Sto guardando per l’ennesima volta “Caccia ad Ottobre Rosso” in televisione. La cucina si è raffreddata: i termosifoni si sono spenti alcune ore fa, ma, un po’ per il panettone che sto mangiucchiando, un po’ per i vestiti pesanti, non me ne rendo conto. D’un tratto suona il cordless che ho sul tavolo. Guardo l’ora. E’ passata da poco l’una. Rispondo presagendo il peggio. E’ l’ospedale, una voce femminile dal tono basso ed insolitamente  calma, mi dice di correre subito perché papà sta avendo un’altra crisi e temono il peggio. Di corsa vado a svegliare mamma  che è  andata a dormire da quasi un’ora. Lentamente si riveste ed usciamo nella notte gelida di gennaio. La mia macchina è parcheggiata vicino al portone. Mi avvio, mormorando in silenzio qualche preghiera. Mentre mamma si aggrappa alla speranza che anche questa volta papà ce l’avrebbe fatta, io so, seppur inconsciamente, che non lo troveremo in vita.
                                                                                                         

Alzo lo sguardo verso il piccolo neon blu che illumina fiocamente la stanza dell’ospedale. Le donne nei quattro letti della stanza dormono, come la badante accanto al letto vicino alla finestra. Sulla poltroncina ai piedi del letto di mamma mi copro meglio con la copertina per quella prima notte di veglia. Mamma dorme, o almeno sembra assopita. Ogni tanto la guardo con rassegnazione. Apro il cellulare e comincio a scrivere un sms a mia zia Lidia, la sorella di mamma. Loro non si parlano da un po’ di tempo per delle motivazioni che io, francamente, non capisco tanto sono banali. Qualcosa in me mi dice che questa notte è l’ultima che passo insieme a mamma, ma l’irrazionale desiderio di sbagliarmi riesce a tenermi lucido mentre scrivo quel lunghissimo sms, cercando di far capire a mia zia che è venuto il tempo di una loro riconciliazione. Chiudo il telefono. La mia mente vaga nei ricordi di una vita, cercando di soffermarmi sui momenti più belli trascorsi insieme. Il tempo sta passando, ma a volte mi sembra che sia immobile. Penso e prego e i pensieri e le preghiere si confondono in un unico fluire. Le prime luci del nuovo giorno filtrano dalla finestra. Non voglio che questa notte finisca. Una parte di me sa che è tutto quello che mi rimarrà di mamma.

lunedì 20 febbraio 2012

Officine Mattòli


Sabato scorso è cominciata la mia nuova avventura, un corso di filmaking. Dopo aver tanto cercato qualcosa del genere in Italia nel corso degli ultimi mesi, finalmente si è materializzata un'occasione per merito di uno spot radiofonico ascoltato distrattamente in auto.

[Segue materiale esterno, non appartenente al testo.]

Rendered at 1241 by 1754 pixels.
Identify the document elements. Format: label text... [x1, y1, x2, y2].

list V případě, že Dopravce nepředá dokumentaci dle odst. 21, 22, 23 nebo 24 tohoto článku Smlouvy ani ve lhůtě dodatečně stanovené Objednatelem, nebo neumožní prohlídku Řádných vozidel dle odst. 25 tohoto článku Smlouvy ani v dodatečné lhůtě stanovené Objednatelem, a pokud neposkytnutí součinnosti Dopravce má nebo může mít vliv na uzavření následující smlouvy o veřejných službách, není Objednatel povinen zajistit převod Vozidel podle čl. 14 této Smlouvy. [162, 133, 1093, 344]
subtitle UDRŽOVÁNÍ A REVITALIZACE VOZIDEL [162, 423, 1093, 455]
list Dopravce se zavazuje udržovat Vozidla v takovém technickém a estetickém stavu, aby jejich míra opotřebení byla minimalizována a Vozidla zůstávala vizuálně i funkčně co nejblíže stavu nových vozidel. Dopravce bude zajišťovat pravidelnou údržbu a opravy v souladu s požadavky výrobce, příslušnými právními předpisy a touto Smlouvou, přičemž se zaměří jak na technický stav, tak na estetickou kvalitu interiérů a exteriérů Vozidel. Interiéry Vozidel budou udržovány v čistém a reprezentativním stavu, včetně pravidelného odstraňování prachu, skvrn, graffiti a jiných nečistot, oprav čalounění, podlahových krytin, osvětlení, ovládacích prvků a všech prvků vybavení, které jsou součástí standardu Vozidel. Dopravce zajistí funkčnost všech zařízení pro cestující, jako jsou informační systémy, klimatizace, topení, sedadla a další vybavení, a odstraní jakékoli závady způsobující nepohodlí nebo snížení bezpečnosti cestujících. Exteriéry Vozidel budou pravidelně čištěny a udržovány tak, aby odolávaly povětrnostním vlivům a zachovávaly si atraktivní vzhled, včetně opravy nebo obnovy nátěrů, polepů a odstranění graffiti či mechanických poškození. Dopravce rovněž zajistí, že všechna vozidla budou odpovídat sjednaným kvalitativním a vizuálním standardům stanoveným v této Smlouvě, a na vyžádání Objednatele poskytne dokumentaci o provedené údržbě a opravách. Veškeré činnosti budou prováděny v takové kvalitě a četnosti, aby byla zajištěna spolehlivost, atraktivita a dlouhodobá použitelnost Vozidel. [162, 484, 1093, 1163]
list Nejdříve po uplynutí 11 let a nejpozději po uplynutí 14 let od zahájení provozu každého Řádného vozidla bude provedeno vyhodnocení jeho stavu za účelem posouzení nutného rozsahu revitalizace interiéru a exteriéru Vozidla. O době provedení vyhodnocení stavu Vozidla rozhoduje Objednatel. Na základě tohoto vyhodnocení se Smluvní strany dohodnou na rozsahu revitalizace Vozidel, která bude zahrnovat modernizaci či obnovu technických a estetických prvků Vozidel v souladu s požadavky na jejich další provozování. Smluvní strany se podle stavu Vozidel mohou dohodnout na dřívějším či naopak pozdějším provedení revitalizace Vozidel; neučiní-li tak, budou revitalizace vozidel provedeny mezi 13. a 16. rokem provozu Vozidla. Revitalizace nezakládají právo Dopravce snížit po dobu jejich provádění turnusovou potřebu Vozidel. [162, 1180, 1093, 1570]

E' proprio vero che a volte si cerca lontano quello che si ha vicino: Tolentino, sede delle officine Mattòli, è a mezz'ora di superstrada da Civitanova Marche.

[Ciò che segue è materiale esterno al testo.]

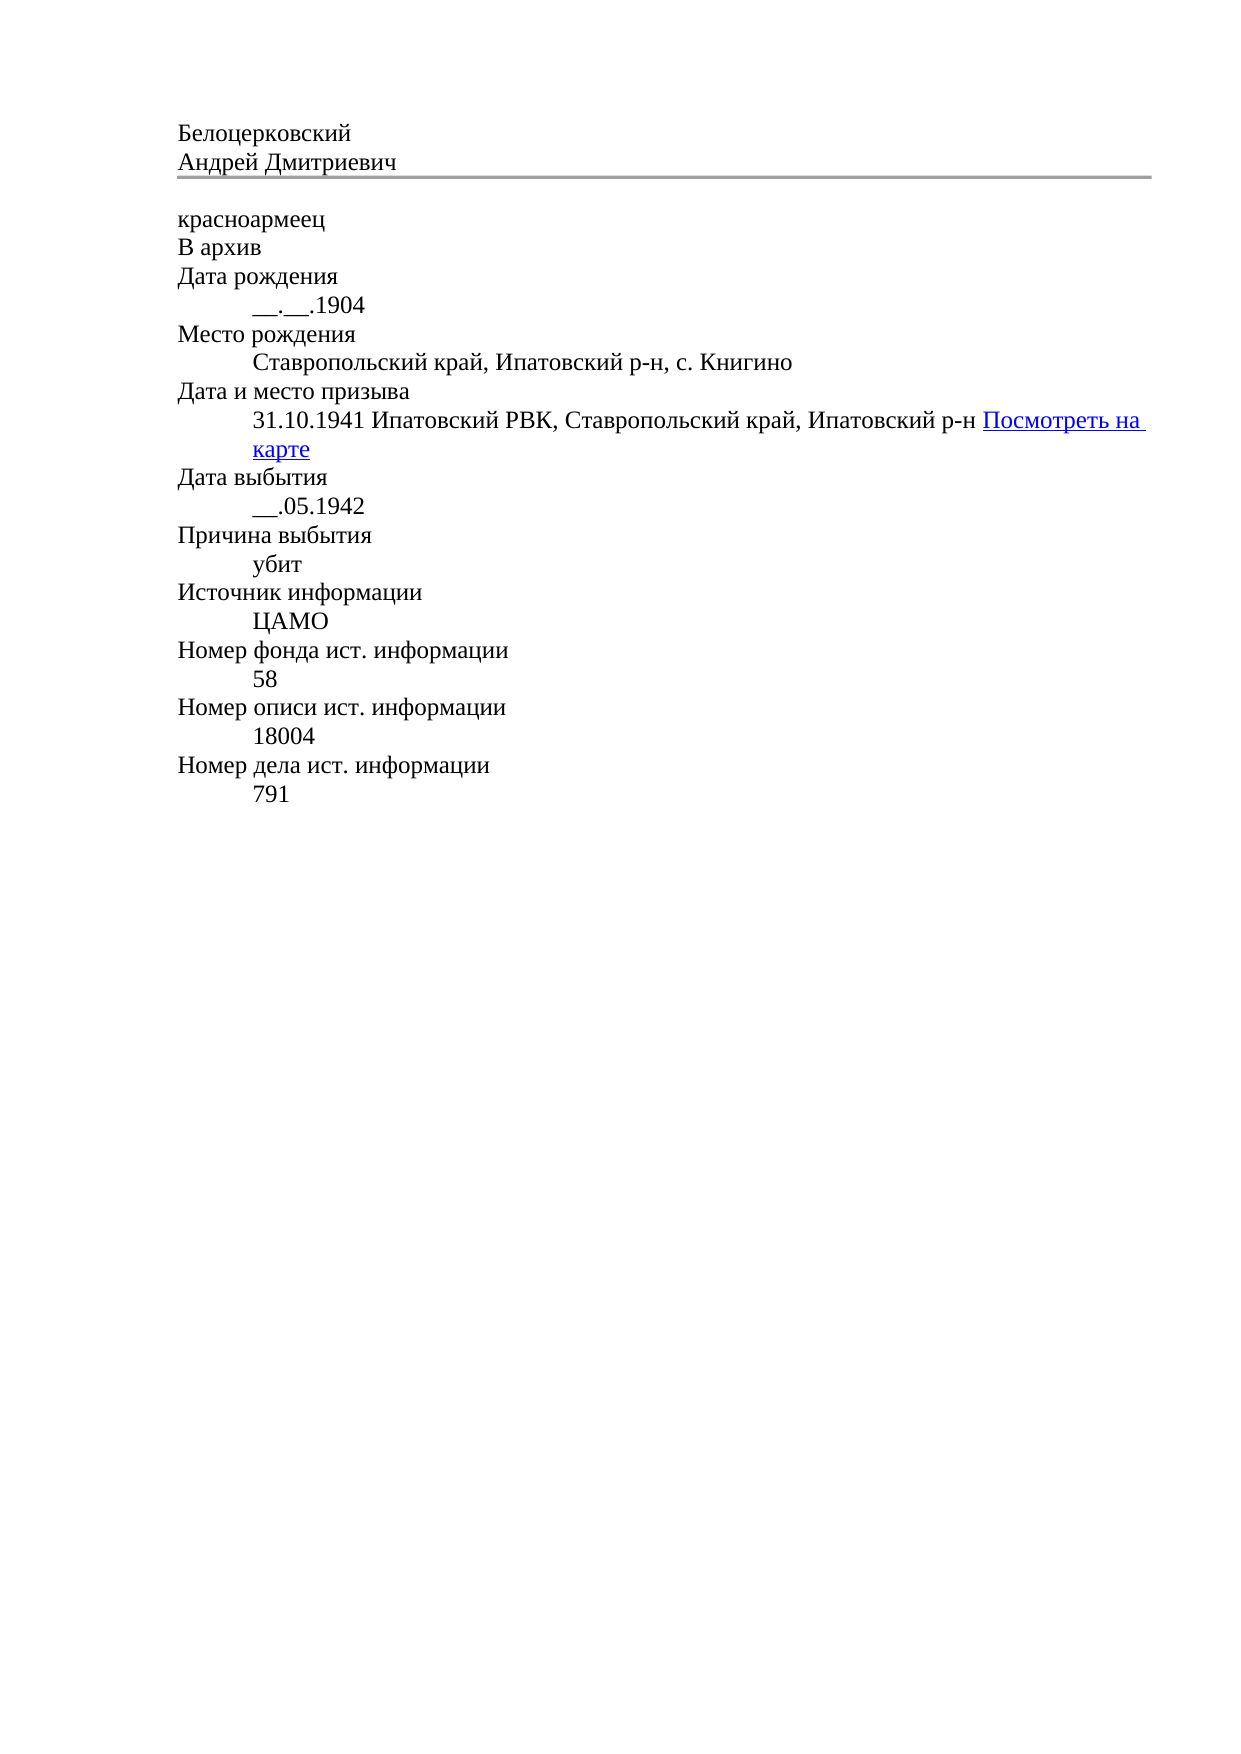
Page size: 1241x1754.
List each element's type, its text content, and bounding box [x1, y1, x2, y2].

Sono tre i corsi che hanno preso il via: filmaking, appunto, sceneggiatura e recitazione cinematografica. Mi impegnerà quasi tutti i fine settimana fino a maggio e al termine ci sarà la presentazione di un corto di fine corso che, se sarà scelto, verrà poi prodotto in un periodo successivo.

Per la verità ho da tempo un po' di materiale che stavo raccogliendo per la stesura di un articolo e, dato che questo corto dovrà avere una forte connotazione col territorio, questa mia ricerca, iniziata e poi sospesa, può essere molto importante per la creazione di un soggetto.